The UK economy is gaining momentum…but is it the right type of growth?
According to the EYITEM Club Autumn UK forecast, while the UK economy has not yet reached Mark Carney’s “escape velocity”, it is accelerating and could grow by 2.4% in 2014. However, with worrying echoes of previous recoveries and subsequent busts, the EYITEM Club does note that this is a consumer and housing led recovery that requires support from exports and business investment in the near term to make it sustainable.
Having waited so long for recovery, what should businesses do now? Is it the time to dust off those investment and M&A plans and move aggressively or is it best to wait just a little bit longer?
At a tipping point
After several years of difficult conditions, the combination of improving bank finances, the Funding for Lending Scheme and the recent Help to Buy initiatives have restored consumer confidence in the UK. Boosted by increasing house prices and firmer employment prospects, households felt confident enough over the summer to borrow to spend. This sparked a 1.5% growth in consumption in the second quarter despite a 0.7% fall in real disposable incomes. The return of consumer confidence is welcome but consumer finances and prospects are not sufficiently strong to support a recovery on their own. For a sustained upturn, increased business investment and export success is required in short order to create the level of activity that will allow real incomes to grow and employment to increase thus supporting increased consumer spending and higher house prices.
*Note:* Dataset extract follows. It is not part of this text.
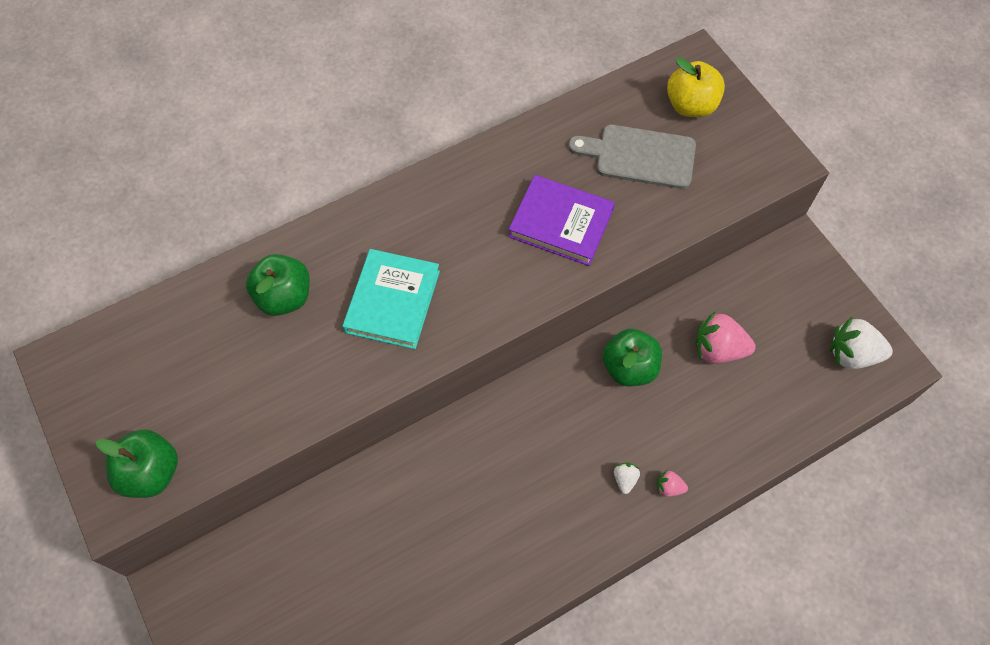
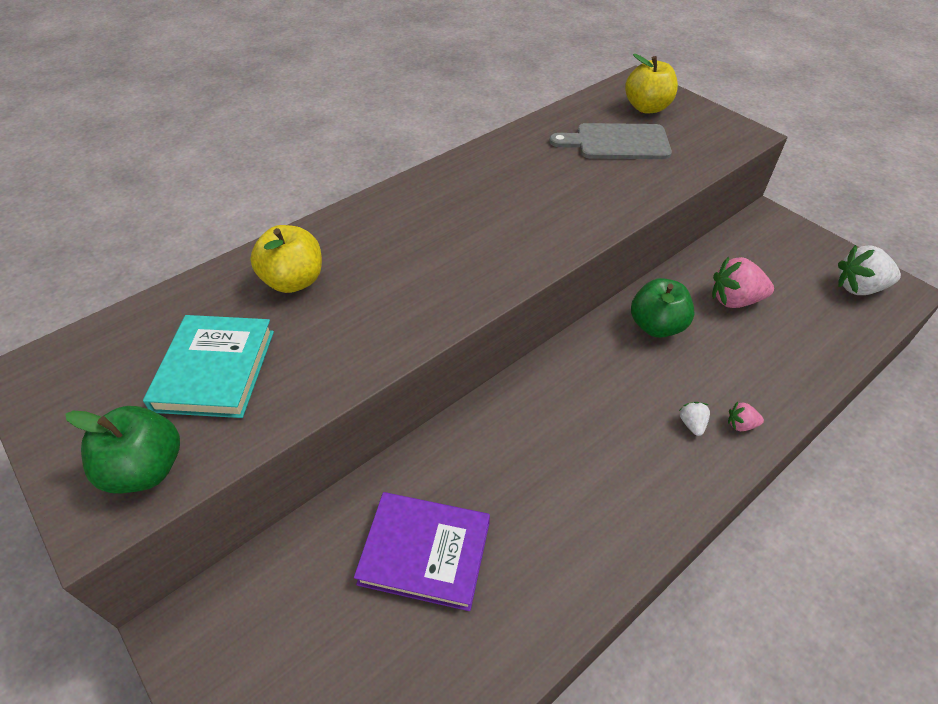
camera: 10 degrees left, 15 degrees down
(284, 297) = (294, 281): green apple -> yellow apple
(393, 301) = (412, 271): turquoise book -> turquoise book (215, 370)
(561, 223) = (563, 194): purple book -> purple book (425, 553)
All of the surveys of business activity, confidence and expectations are consistent with business starting to move…but we are still waiting for action from business. Indeed, business investment fell by 2.7% in the last quarter and is 8.5% down on the year to date. It is unsurprising after the slowest recovery from a recession for generations that business is cautious. But after the collapse in investment and M&A in recent years and an increasing reliance on temporary and part-time staff, business will need to move quickly to avoid capacity shortages and to be in a position to drive export growth and economic activity.
Using the key indicators
Decisions made by businesses in the coming months will determine how strong and sustainable the UK’s economic recovery will be. These will not be easy choices, so what data should business be using to inform their decisions on when to move?
Without doubt, we can expect to see improved performance from companies linked to the housing sector such as estate agents, law firms, building products companies and home improvement retailers. This is inevitable given the nature of the recovery but this will just serve to confirm what we already know .The more important indicators will include:
- Export performance: are UK companies succeeding in overseas markets? Positive signs will include UK companies making gains in markets in which recent UK performance has been relatively unsuccessful such as China, Indonesia and growth in stronger growing markets such as the USA and Canada. The broader the success the better. If we see growth from Eurozone markets then we can be very confident the export sector is back to rude health.
- Investment: In parallel with performance in export markets, the volume of fixed investment by UK companies will be another critical guide to the strength of the economic recovery. If we see investment increase then we can be much more confident that the UK is creating the productive capacity to exploit an improving economic outlook.
- Labour markets: Employment has grown much faster than output in the UK since the financial crisis leading to a significant fall in productivity. The EYITEM Club expects the initial upturn in growth be achieved by a less than corresponding increase in employment, thus eliminating some of the productivity loss. Acceleration in the rate of hiring will indicate that the economy is moving forward and confidence in the future is increasing. Signs of increased wages need to be carefully tracked and analysed. At one level, increasing wages are a positive sign showing demand increasing in the economy. However, this effect could also indicate capacity shortages or skills gaps that could hamper performance. Deeper analysis will be required to understand the true picture.
- Financial markets: Any increases in lending especially to small and medium-sized businesses will also be indicators of a strengthening recovery.
Recovery is coming closer but the world will remain challenging and even the forecast growth rates of 2.5% or slightly higher in the UK after 2015 are less than the typical rate of acceleration after a recession. After several years of underinvestment and faced with a more competitive world, businesses must now move to assess their business models to ensure they are appropriate for the future environment. In particular, 3 areas require attention:
- Operating model: Is the business optimised for future demand. Is the workforce at the right level and is the business able to remain competitive when faced with wage inflation and a talent war for key skills?
- Capacity: How much investment is required to develop the appropriate productive capacity?
- Financing: Interest rates are starting to edge upwards, is the financing structure future proofed?
The outlook is improving but paradoxically decision-making is becoming harder for businesses. Doing nothing has worked well for the last few years but now, getting the timing, direction and volume of activity correct will be critical both for individual businesses and the economy as a whole.